El chef Sebastian Bras ha renunciado a sus estrellas Michelin y ha sido noticia por ello. No quería seguir cocinando en una olla a presión, estaba harto de los focos y ha devuelto la distinción, lo que le ha llevado a aparecer en todos los medios del mundo
Al margen de la involuntaria paradoja, parece que las estrellas Michelin no siempre marcan el camino del éxito en el firmamento, a veces también pinchan.
Hay antecedentes: Fredrik Dhooghe no quiso someterse a la dictadura de la expectativa que generaba aparecer en la guía, que si esa arruga en el mantel no es propia de un Michelin (que por otra parte es un neumático gordo y lleno de pliegues, no se nos olvide) que si esa vajilla no tiene el glamour suficiente (recordemos que la guía se creó en 1900 por si pinchabas y tenías que parar a echarle algo al cuerpo). El chef anhelaba, en sus propias palabras, poder servir un pollo asado sin que le dijeran que no es digno de un estrella Michelin.
Ahí me tocó la fibra, porque ¿quién no tiene recuerdos lúbricos (bucalmente hablando) de esos pollos cruelmente ensartados girando lentamente en el infierno, dorándose con una entrega y jugosidad infinitas?
En 2005, Alain Senderens anunció que estaba harto de florituras y guirindolas y se quitaba de esto de las estrellas. Trataron de convencerle sin resultado. Que ni Michelin ni michelón, replicó como una clásica madre cabreada (en traducción libre).
La chef Jo Bussels hizo lo propio al considerar que lo que empezó como una bendición, se había convertido en una maldición. “Este verano, una señora me llamo para pedirme permiso para que su marido viniera en pantalón corto al restaurante porque había sufrido una accidente. No quiero recibir este tipo de llamadas”, suplicaba.
El restaurante Donatella, en un pueblecito del Piamonte, devolvió su estrella para poder volver a dar de comer a su clientela de toda la vida, a la gente de los alrededores, a la que la parafernalia y la subida de precios michelineras había espantado (es como si plantan unas vías del AVE que parten tu pueblo en dos y se te hace difícil ir a ver a la Paca, que vive a solo cien metros).
Pero no hace falta cruzar las fronteras para encontrar a un intrépido renegador de estrellas. Julio Biosca, de Casa Julio en Fontanars dels Aforins, harto de no dormir y de que su público de siempre no aceptara los cambios, “las raciones al centro”, pedían, devolvió la prestigiosa distinción cuatro años después de haberla recibido.
Cuando imagino a un chef devolviendo una estrella, no puedo evitar ver a John Wayne, arrancándose la insignia de sheriff de la camisa de vaquero y depositándola con firmeza sobre la barra, levantando polvo. No pienso matar ni morir más por ella.

--- Datos mostrados ---
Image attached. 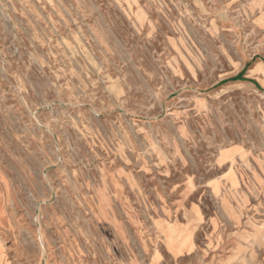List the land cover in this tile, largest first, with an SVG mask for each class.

--- Tus tareas ---
A. Responde a partir del artículo sobre las estrellas Michelin:
(i) ¿En qué año anunció Alain Senderens que dejaba las estrellas?
(ii) ¿En qué región está el pueblecito del restaurante Donatella?
(iii) ¿Cuántos años después de recibirla devolvió Julio Biosca la distinción?
B. Transcribe tal cual el fragmento del artículo sobre las estrellas Michelin que va de "La chef Jo Bussels" a "solo cien metros).".
Los datos provienen de otra fuente.

--- Resultados por tarea ---
A.
(i) En 2005.
(ii) En el Piamonte.
(iii) Cuatro años después.

B.
La chef Jo Bussels hizo lo propio al considerar que lo que empezó como una bendición, se había convertido en una maldición. “Este verano, una señora me llamo para pedirme permiso para que su marido viniera en pantalón corto al restaurante porque había sufrido una accidente. No quiero recibir este tipo de llamadas”, suplicaba.
El restaurante Donatella, en un pueblecito del Piamonte, devolvió su estrella para poder volver a dar de comer a su clientela de toda la vida, a la gente de los alrededores, a la que la parafernalia y la subida de precios michelineras había espantado (es como si plantan unas vías del AVE que parten tu pueblo en dos y se te hace difícil ir a ver a la Paca, que vive a solo cien metros).